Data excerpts
* * * * * * * * *

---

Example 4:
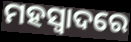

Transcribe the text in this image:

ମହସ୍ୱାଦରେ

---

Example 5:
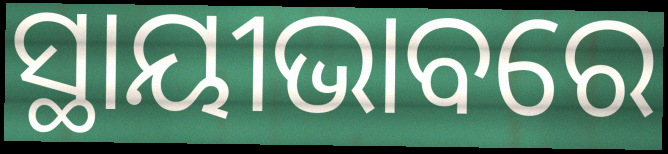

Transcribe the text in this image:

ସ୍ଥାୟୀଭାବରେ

* * * * * * * * *

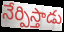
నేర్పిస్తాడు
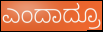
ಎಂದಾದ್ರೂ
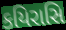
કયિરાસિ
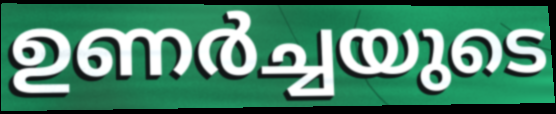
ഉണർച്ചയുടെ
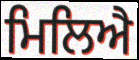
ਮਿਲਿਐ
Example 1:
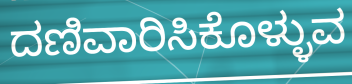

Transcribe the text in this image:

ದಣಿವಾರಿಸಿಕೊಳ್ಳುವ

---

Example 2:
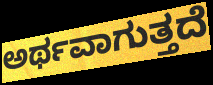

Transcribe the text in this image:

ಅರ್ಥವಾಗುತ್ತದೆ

* * * * * * * * *

How many lines in the data above contain the string "Example"? Reply with only the number.

> **ANSWER TO THE PROBLEM**
4